Gibbs faced several obstacles after being named coach in June 1989. The biggest was removing the taint on the program left by Switzer. The other was remaining a Top 20 team while being allowed to award only 18 scholarships in 1990.
After scrapping to a 7-4 finish in his first year, Gibbs and his staff set out to make the most of their allotment. One of their '90 scholarships, they hoped, would go to Gundy, then a senior at Midwest City High, in a suburb of Oklahoma City. Though Gundy wanted to be a Sooner, he had no interest in running the option. Gibbs assured Gundy that Oklahoma would be throwing more. Gundy had his doubts. "I knew he had to hire an offensive coordinator, so I waited to see who he hired," says Gundy. "If it was some guy from Air Force [a die-hard option team] or something, I had my answer."
Shortly before the signing date for recruits, Gibbs gave the job to Larry Coker, who had been the offensive coordinator at Oklahoma State, where his quarterback the previous four seasons had been Mike Gundy, Cale's older brother. Cale knew that Coker wasn't a wishbone fanatic. He signed with Oklahoma and became the starter seven games into last season.
Gundy has thrown for 1,638 yards. At his current rate, he will break Oklahoma's career passing record in his junior year. The mark belongs to Bob Warmack, who passed for 3,527 yards from 1966 to '68. Last Saturday, Gundy's first-quarter 24-yard touchdown pass to wideout Ted Long took a small bite out of Warmack's record but a big bite out of the Longhorns' confidence.
Indeed, Oklahoma would not have needed more than seven points were it not for Jacques' ramble. For the third time in four games, quarterback Peter Gardere, who led Texas to a 10-2 record and the Southwest Conference championship as a sophomore last season, was jittery and ineffective. Several theories for Gardere's woes have been set forth:
•Lasting psychological damage from last January's 46-3 rout at the hands of Miami in the Cotton Bowl game.
•The absence of last season's top receivers, Kerry and Keith Cash, Johnny Walker and Chris Samuels, all of whom were NFL draftees. "They made him look great for two seasons," says a Texas athletic department official. "Now that he's got average receivers, he's being exposed as an average quarterback."
•The pressure from boobirds. As Texas fans hooted during the Longhorns' home loss to Auburn on Sept. 21, Gardere tried to "set everything right on one play," says offensive coordinator Lynn Amedee, rather than do what he does best—move the chains with clock-eating, multi-play drives.
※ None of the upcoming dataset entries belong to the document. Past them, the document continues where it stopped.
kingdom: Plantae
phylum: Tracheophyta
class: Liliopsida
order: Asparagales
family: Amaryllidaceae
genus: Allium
"There's nothing you can say to the kid," says Amedee. "He's not doing this on purpose." Last year Amedee could often be overheard screaming at Gardere. In the off-season Amedee was instructed by coach David McWilliams to tone it down.
Had the Longhorns had anyone equipped to replace Gardere last Saturday, he certainly would have been benched. Having been pressed into duty as a halfback, No. 2 signal-caller Jimmy Saxton left the game for good in the first half with an injury to his right shoulder. Third-teamer Chad Lucas had taken a single snap as a collegian.